スパルタンズとボランティアの歓迎を受け、花道を歩くオールブラックスの2人


 オールブラックスがここを訪れたのは、初めてではない。2018年、同様にチャンピオンシップでの遠征時に、リーコ・イオアネやアーディー・サベア、ソニー=ビル・ウィリアムズなど10人ほどの選手がここを訪れている。実際に受刑者たちが暮らしている房に入ったり、一緒にラグビーをしたりと交流を深めた。

 今回、この企画の中心になったのは、法律関係の仕事に就きながらノンフィクション作家としても活動をしている熱狂的ラグビー愛好家、セバスティアン・ペラッソ氏(Sebastián Perasso)だ。
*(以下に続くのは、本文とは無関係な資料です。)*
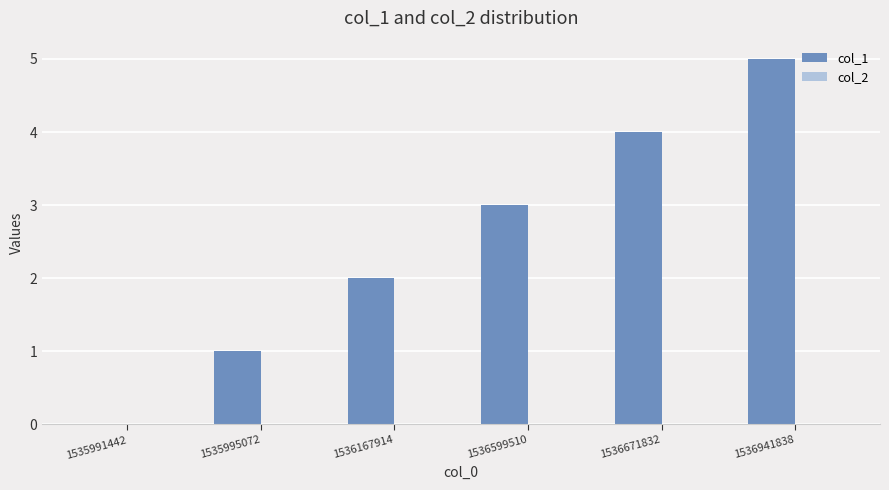

Between 1535995072 and 1536671832, which is larger?

1536671832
スパルタンズ財団の大使としても名を連ねているペラッソ氏曰く、「ニュージーランド側が主導してくれたおかげで今回の企画が実現した」とのこと。

セバスティアン・ペラッソ氏のクラブ訪問の足跡と予定
2005年4月に行われた日本代表南米遠征でのファンクションにて、エミリオ・ペラッソ氏と故・日比野弘氏がおさまった1枚。なお、試合は36-68で日本はアルゼンチン代表に敗れた。(撮影/中矢健太)


 ペラッソ氏は、アルゼンチン国内に約600あるクラブのうち450以上を自身の足で訪れている。まだ訪れていないクラブについても、すでに100クラブについては来訪の予定が立っているという。その記録を残したメモからは、凄まじい熱量を感じた。
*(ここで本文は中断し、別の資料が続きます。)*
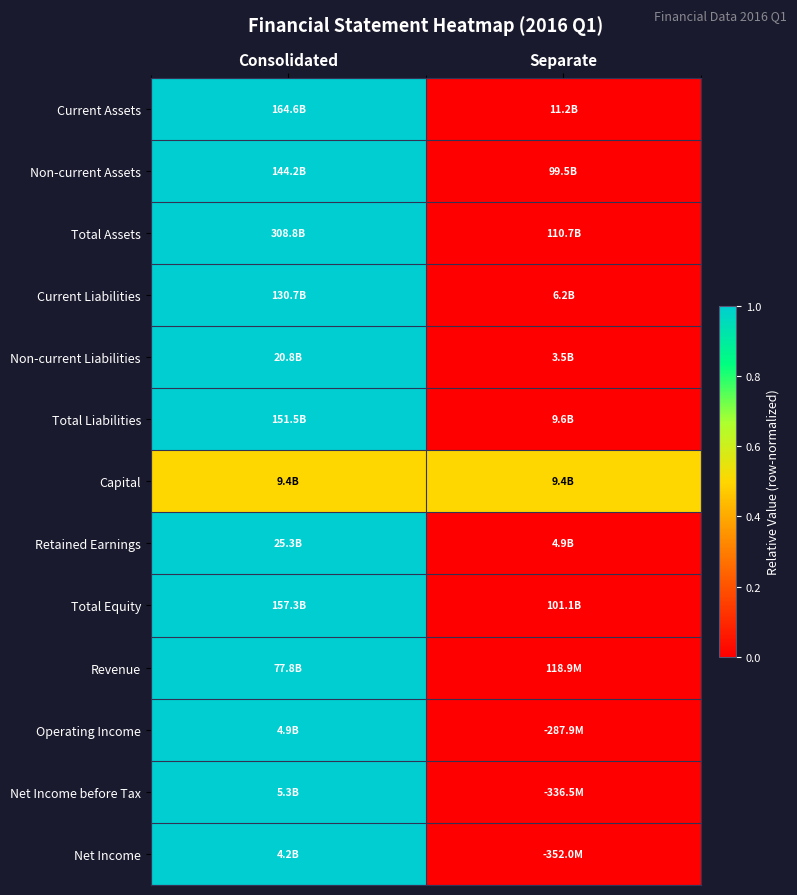

Reading left to right, extract all data points from this chart.

Current Assets: Consolidated=1.0	Separate=0.0
Non-current Assets: Consolidated=1.0	Separate=0.0
Total Assets: Consolidated=1.0	Separate=0.0
Current Liabilities: Consolidated=1.0	Separate=0.0
Non-current Liabilities: Consolidated=1.0	Separate=0.0
Total Liabilities: Consolidated=1.0	Separate=0.0
Capital: Consolidated=0.5	Separate=0.5
Retained Earnings: Consolidated=1.0	Separate=0.0
Total Equity: Consolidated=1.0	Separate=0.0
Revenue: Consolidated=1.0	Separate=0.0
Operating Income: Consolidated=1.0	Separate=0.0
Net Income before Tax: Consolidated=1.0	Separate=0.0
Net Income: Consolidated=1.0	Separate=0.0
 彼は各地で、必ずポールとスクラムマシンを撮影すると決めている。理由は「沈黙の中で語るから」。私も現地取材では大変お世話になった。

 また、彼の父であるエミリオ・ペラッソ氏(Emilio Perasso)は過去にアルゼンチン協会の会長を務めており、プーマスの監督候補としても何度か名前の挙がった人物だ。2005年4月に行われた日本代表の南米遠征では、会長代行として帯同した故・日比野弘氏とも交流していた。
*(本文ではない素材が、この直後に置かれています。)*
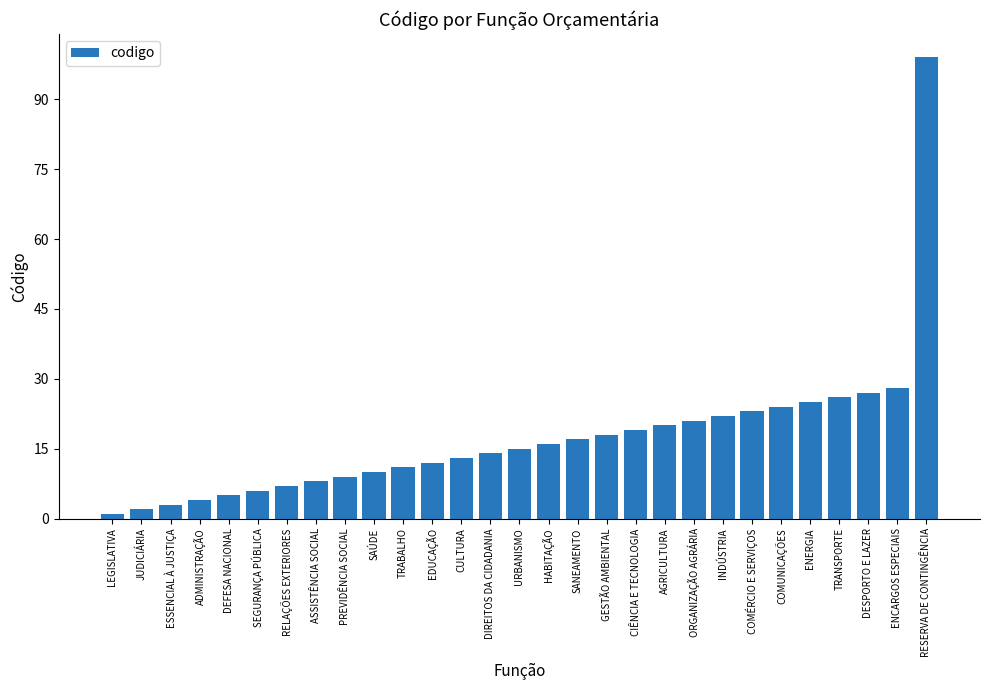

What is the label of the 9th bar from the right?

ORGANIZAÇÃO AGRÁRIA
 セッションの最後には、トシがスパルタンズにハカを教え、スパルタンズのメンバーやボランティアも含めた全員で踊った。

セッションの最後にはトシのリードでハカを踊った


「ジャージを交換し、抱擁し、笑顔を交わし、そしてその場にいた人々の記憶に刻まれるであろう光景。スパルタンズにとって、フィールド上の一歩一歩は、新たな人生への一歩でもある。そしてオールブラックスにとって、これはラグビーが、たとえどんなに困難な状況にあっても、救済の手段となり得ることを確信する機会となった」(LA NACION)

 実はコルドバでの第2戦を終えた後、オールブラックスは人数を増やして再訪する計画もあったようだ。ただ、悪天候が理由で流れてしまった。
 しかし、オールブラックスが7年ぶりに再訪、また監督が訪れたという事実は、スパルタンズプロジェクト、そしてメンバーたちの社会復帰を加速させるに違いない。